▶ _Work task_:
Among the lines below, how many have the word "mode"? The reply is that number alone.

(Supplied material Opens)

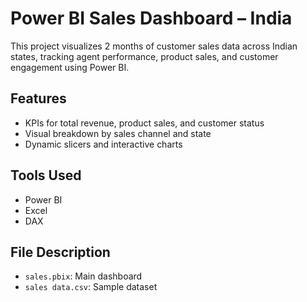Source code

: # Power BI Sales Dashboard – India

This project visualizes 2 months of customer sales data across Indian states, tracking agent performance, product sales, and customer engagement using Power BI.

## Features
- KPIs for total revenue, product sales, and customer status
- Visual breakdown by sales channel and state
- Dynamic slicers and interactive charts

## Tools Used
- Power BI
- Excel
- DAX

## File Description
- `sales.pbix`: Main dashboard
- `sales data.csv`: Sample dataset
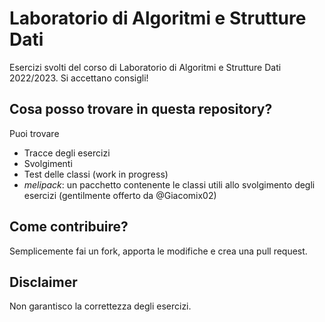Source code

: # Laboratorio di Algoritmi e Strutture Dati
Esercizi svolti del corso di Laboratorio di Algoritmi e Strutture Dati 2022/2023. Si accettano consigli!

## Cosa posso trovare in questa repository?
Puoi trovare
- Tracce degli esercizi
- Svolgimenti
- Test delle classi (work in progress)
- *melipack*: un pacchetto contenente le classi utili allo svolgimento degli esercizi (gentilmente offerto da @Giacomix02)

## Come contribuire?
Semplicemente fai un fork, apporta le modifiche e crea una pull request.


## Disclaimer
Non garantisco la correttezza degli esercizi.
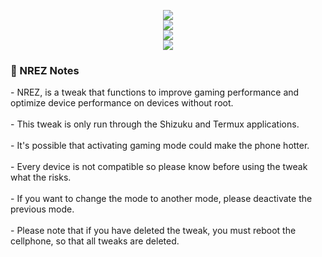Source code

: <p align="center">
  <img src="https://i.ibb.co/LrsPLfF/20230913-213915-0000.png"><br>
  <img src="https://img.shields.io/badge/build-NREZ-green?style=for-the-badge&logo=dependabot&logoColor=white&label=No%20Root%20Enchancer%20ZmodX%20&labelColor=grey"><br>
  <img src="https://img.shields.io/static/v1?label=Author&color=green&message=BAKOL KOPI &logo=Acclaim&logoColor=white&style=for-the-badge"><br>
  <img src="https://img.shields.io/badge/build-%40ZmodX-green?style=for-the-badge&logo=telegram&logoColor=white&label=Telegram&labelColor=grey"><br>
</p>

### 🚀 NREZ Notes
</li>- NREZ, is a tweak that functions to improve gaming performance and optimize device performance on devices without root.<br></br>
</li>- This tweak is only run through the Shizuku and Termux applications.<br></br>
</li>- It's possible that activating gaming mode could make the phone hotter.<br></br>
</li>- Every device is not compatible so please know before using the tweak what the risks.<br></br>
</li>- If you want to change the mode to another mode, please deactivate the previous mode.<br></br>
</li>- Please note that if you have deleted the tweak, you must reboot the cellphone, so that all tweaks are deleted.<br></br>
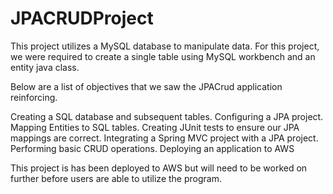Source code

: # JPACRUDProject
This project utilizes a MySQL database to manipulate data. For this project, we were required to create a single table using MySQL workbench and an entity java class.  

Below are a list of objectives that we saw the JPACrud application reinforcing.

Creating a SQL database and subsequent tables.
Configuring a JPA project.
Mapping Entities to SQL tables.
Creating JUnit tests to ensure our JPA mappings are correct.
Integrating a Spring MVC project with a JPA project.
Performing basic CRUD operations.
Deploying an application to AWS

This project is has been deployed to AWS but will need to be worked on further before users are able to utilize the program.
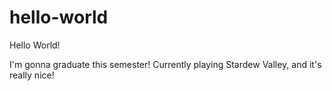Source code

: # hello-world
Hello World!

I'm gonna graduate this semester! Currently playing Stardew Valley, and it's really nice!
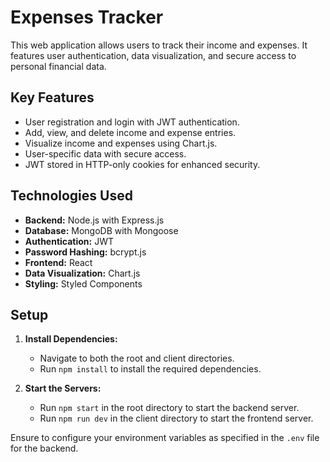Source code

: # Expenses Tracker

This web application allows users to track their income and expenses. It features user authentication, data visualization, and secure access to personal financial data.

## Key Features

- User registration and login with JWT authentication.
- Add, view, and delete income and expense entries.
- Visualize income and expenses using Chart.js.
- User-specific data with secure access.
- JWT stored in HTTP-only cookies for enhanced security.

## Technologies Used

- **Backend:** Node.js with Express.js
- **Database:** MongoDB with Mongoose
- **Authentication:** JWT
- **Password Hashing:** bcrypt.js
- **Frontend:** React
- **Data Visualization:** Chart.js
- **Styling:** Styled Components

## Setup

1. **Install Dependencies:**
   - Navigate to both the root and client directories.
   - Run `npm install` to install the required dependencies.

2. **Start the Servers:**
   - Run `npm start` in the root directory to start the backend server.
   - Run `npm run dev` in the client directory to start the frontend server.

Ensure to configure your environment variables as specified in the `.env` file for the backend.






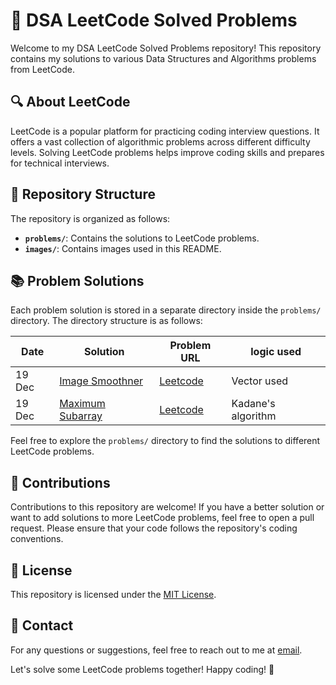 # 🚀 DSA LeetCode Solved Problems

Welcome to my DSA LeetCode Solved Problems repository! This repository contains my solutions to various Data Structures and Algorithms problems from LeetCode.

## 🔍 About LeetCode

LeetCode is a popular platform for practicing coding interview questions. It offers a vast collection of algorithmic problems across different difficulty levels. Solving LeetCode problems helps improve coding skills and prepares for technical interviews.

## 📁 Repository Structure

The repository is organized as follows:

- **`problems/`**: Contains the solutions to LeetCode problems.
- **`images/`**: Contains images used in this README.

## 📚 Problem Solutions

Each problem solution is stored in a separate directory inside the `problems/` directory. The directory structure is as follows:

| Date     | Solution | Problem URL | logic used |
|----------|----------|----------|----------|
| 19 Dec  | [Image Smoothner](https://github.com/sangam2109/DSA-LEETCODE-PRACTICE/blob/main/day%203/Image%20smoothner.cpp) | [Leetcode ](https://leetcode.com/problems/image-smoother)| Vector used | 
| 19 Dec  | [ Maximum Subarray ](https://github.com/sangam2109/DSA-LEETCODE-PRACTICE/blob/main/day%203/Kadane's%20algorithm.cpp) | [Leetcode ](https://leetcode.com/problems/maximum-subarray/)| Kadane's algorithm  | 

Feel free to explore the `problems/` directory to find the solutions to different LeetCode problems.

## 🤝 Contributions

Contributions to this repository are welcome! If you have a better solution or want to add solutions to more LeetCode problems, feel free to open a pull request. Please ensure that your code follows the repository's coding conventions.

## 📜 License

This repository is licensed under the [MIT License](LICENSE).

## 📧 Contact

For any questions or suggestions, feel free to reach out to me at [email](mailto:arorasam2109@gmail.com).

Let's solve some LeetCode problems together! Happy coding! 🎉
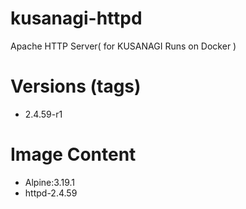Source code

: # kusanagi-httpd

Apache HTTP Server( for KUSANAGI Runs on Docker )

# Versions (tags)

- 2.4.59-r1

# Image Content

- Alpine:3.19.1
- httpd-2.4.59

(Supplied material Closes)

▶ _Your solution_:
2